Leah Harrison is a reporter and copy editor for the Atlanta Jewish Times.

In a best-bet documentary pick for this year’s Atlanta Jewish Film Festival, director David Evans shows how the sins of the father are visited upon the sons. “What Our Fathers Did: A Nazi Legacy” is a psychological exploration of the vastly different ways two sons of high-ranking Nazi officials reconcile the horrific legacies left by their fathers.

Through a revelatory journey using interviews, testimonials, actual footage, visits to the Krakow Ghetto and other scenes that force them to confront their fathers’ inhumane pasts, international human rights lawyer Philippe Sands prompts Niklas Frank and Horst von Wachter to reveal their disparate and enduring feelings about their fathers.
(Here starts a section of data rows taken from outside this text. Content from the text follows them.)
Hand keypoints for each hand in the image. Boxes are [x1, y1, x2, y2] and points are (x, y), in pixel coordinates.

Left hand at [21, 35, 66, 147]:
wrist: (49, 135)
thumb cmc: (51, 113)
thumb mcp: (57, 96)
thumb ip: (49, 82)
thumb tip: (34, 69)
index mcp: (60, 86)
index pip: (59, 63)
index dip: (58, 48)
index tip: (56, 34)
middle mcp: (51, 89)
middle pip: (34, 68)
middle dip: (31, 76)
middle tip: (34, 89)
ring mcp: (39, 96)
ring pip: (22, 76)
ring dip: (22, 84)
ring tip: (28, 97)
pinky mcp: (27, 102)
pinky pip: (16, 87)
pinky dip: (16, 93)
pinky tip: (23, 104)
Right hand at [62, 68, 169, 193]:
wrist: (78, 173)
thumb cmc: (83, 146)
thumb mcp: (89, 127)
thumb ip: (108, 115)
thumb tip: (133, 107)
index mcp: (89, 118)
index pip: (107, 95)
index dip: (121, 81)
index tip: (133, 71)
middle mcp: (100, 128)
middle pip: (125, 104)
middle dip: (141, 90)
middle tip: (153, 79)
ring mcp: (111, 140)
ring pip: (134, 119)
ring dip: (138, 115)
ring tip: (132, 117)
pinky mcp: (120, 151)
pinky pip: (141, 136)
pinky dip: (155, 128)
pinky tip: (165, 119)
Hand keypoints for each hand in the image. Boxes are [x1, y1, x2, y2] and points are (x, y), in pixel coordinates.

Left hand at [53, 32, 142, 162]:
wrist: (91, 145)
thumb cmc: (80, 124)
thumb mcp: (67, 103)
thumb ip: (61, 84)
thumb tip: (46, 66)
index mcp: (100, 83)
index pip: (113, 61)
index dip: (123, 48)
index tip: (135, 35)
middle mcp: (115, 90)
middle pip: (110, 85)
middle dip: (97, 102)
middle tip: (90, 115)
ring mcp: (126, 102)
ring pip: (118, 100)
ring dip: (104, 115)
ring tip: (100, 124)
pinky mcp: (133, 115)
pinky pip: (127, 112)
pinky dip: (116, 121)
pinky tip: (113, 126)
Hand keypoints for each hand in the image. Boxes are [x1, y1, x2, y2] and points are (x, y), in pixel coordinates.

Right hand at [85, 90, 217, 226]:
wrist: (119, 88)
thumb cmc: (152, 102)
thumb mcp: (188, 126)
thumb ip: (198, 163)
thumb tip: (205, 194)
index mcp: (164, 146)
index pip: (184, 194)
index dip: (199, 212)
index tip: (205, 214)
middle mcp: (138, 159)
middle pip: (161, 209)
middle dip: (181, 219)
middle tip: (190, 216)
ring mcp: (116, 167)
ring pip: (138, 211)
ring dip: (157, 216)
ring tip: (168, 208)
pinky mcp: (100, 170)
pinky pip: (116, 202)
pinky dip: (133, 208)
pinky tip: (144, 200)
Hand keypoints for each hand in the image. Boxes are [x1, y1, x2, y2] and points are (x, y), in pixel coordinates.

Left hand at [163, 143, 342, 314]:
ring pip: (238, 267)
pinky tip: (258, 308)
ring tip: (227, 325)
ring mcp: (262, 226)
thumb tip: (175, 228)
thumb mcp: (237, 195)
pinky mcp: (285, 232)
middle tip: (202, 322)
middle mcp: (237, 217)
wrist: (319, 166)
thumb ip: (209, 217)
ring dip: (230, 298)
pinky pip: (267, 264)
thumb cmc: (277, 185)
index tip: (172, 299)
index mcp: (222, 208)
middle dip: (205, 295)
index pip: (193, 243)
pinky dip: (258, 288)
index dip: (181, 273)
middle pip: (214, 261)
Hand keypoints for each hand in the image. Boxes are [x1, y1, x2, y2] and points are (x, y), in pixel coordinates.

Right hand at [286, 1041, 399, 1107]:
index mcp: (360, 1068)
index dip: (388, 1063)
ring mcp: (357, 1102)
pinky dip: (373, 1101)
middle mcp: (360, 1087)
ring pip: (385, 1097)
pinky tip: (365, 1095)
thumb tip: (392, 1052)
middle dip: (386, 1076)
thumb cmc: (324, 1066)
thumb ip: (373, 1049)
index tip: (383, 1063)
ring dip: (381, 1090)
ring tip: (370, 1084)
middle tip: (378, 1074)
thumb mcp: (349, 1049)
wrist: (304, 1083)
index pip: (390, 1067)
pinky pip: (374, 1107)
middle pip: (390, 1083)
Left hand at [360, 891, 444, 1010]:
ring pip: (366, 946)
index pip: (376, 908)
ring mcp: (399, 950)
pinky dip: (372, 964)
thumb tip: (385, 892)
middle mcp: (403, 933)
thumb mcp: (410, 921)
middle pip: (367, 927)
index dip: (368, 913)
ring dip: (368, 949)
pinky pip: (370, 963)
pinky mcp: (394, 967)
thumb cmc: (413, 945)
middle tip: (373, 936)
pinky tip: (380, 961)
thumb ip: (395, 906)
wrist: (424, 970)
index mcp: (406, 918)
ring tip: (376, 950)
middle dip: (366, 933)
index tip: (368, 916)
Niklas Frank and Horst von Wachter have different perspectives on their Nazi fathers' crimes in "What Our Fathers Did."
Niklas Frank and Horst von Wachter have different perspectives on their Nazi fathers’ crimes in “What Our Fathers Did.”

The documentary deftly shows that Frank and Wachter’s adult reactions to the deeds of their fathers seem inextricably tied to their respective childhood relationships with them.

Frank has bitter recollections of a youth devoid of parental love and affection, both toward him and between his mother and father. He recalls only one loving interaction with his father.

He also has early memories of his mother’s indifference to the Jews of Poland, telling of one day he was driven to the ghetto. While he and his nanny “saw a lot of sad people around,” his mother callously shopped for furs, buying them cheaply from people who were “happy to have the money.”

Niklas relates that his father, Hans “the Butcher of Poland” Frank, was “from the beginning a complete Nazi.” One of Hitler’s top lieutenants in the campaign in Poland as governor-general in charge of the ghettos and concentration camps, he was responsible for mass murders and for the deaths of 75,000 people. Niklas stoically recounts in great detail the justifiable hanging of his father, who was found guilty at the Nuremberg trials for war crimes and crimes against humanity.

In stark contrast, Sands reveals that Wachter wants only to believe that his father, Otto von Wachter, was “a decent man.” Coming from an idyllic childhood, “the normality broke down” on Horst’s sixth birthday on April 14, 1945, when their lakeside celebration was interrupted by the dropping of bombs.

Even though Frank insists that “both of our fathers were heavily involved,” Horst defies all reason, refusing to hear evidence of his father’s atrocities, saying that his father, who was in charge of the Nazi railroads, “did everything he could to save the population” and that “he was absolutely someone who wanted to do something good.”

Throughout the film Sands shares details of the loss of his own large family in Poland, revealing his changing feelings toward the two now-elderly sons as their differing levels of acceptance and denial surface. The contrast between their viewpoints is constantly exposed and juxtaposed, providing a frustrating and inexplicable interplay between the reconciliation of the childhood mind and the adult psyche.